■ What you need to do:
From the records below, output exactly the lines running from the line containing "the glass globe pendant light at point (457, 41)" through the line containing "crouching man 1.81", and no others.

Dataset entries
• • • • • • •
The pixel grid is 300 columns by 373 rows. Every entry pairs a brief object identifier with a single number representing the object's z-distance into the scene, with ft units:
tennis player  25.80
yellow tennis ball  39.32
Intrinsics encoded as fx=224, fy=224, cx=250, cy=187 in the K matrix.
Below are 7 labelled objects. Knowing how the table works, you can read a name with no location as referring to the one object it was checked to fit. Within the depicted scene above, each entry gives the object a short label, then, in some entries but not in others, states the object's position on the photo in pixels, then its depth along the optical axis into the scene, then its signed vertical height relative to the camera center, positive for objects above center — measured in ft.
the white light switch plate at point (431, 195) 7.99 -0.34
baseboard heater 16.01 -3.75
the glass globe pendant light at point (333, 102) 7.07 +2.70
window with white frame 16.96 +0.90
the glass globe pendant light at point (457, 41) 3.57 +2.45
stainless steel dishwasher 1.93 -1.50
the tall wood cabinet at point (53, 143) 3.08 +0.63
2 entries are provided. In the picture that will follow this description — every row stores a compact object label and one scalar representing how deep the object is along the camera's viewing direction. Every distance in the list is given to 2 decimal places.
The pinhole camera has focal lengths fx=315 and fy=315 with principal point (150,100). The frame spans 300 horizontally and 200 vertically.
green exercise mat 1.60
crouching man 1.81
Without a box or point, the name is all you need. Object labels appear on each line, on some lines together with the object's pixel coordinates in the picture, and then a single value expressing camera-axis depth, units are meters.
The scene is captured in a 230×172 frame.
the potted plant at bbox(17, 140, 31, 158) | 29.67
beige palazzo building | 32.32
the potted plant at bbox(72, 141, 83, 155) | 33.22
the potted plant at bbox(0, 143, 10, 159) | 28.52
• • • • • • •
■ Finished task:
the glass globe pendant light at point (457, 41) 3.57 +2.45
stainless steel dishwasher 1.93 -1.50
the tall wood cabinet at point (53, 143) 3.08 +0.63
2 entries are provided. In the picture that will follow this description — every row stores a compact object label and one scalar representing how deep the object is along the camera's viewing direction. Every distance in the list is given to 2 decimal places.
The pinhole camera has focal lengths fx=315 and fy=315 with principal point (150,100). The frame spans 300 horizontally and 200 vertically.
green exercise mat 1.60
crouching man 1.81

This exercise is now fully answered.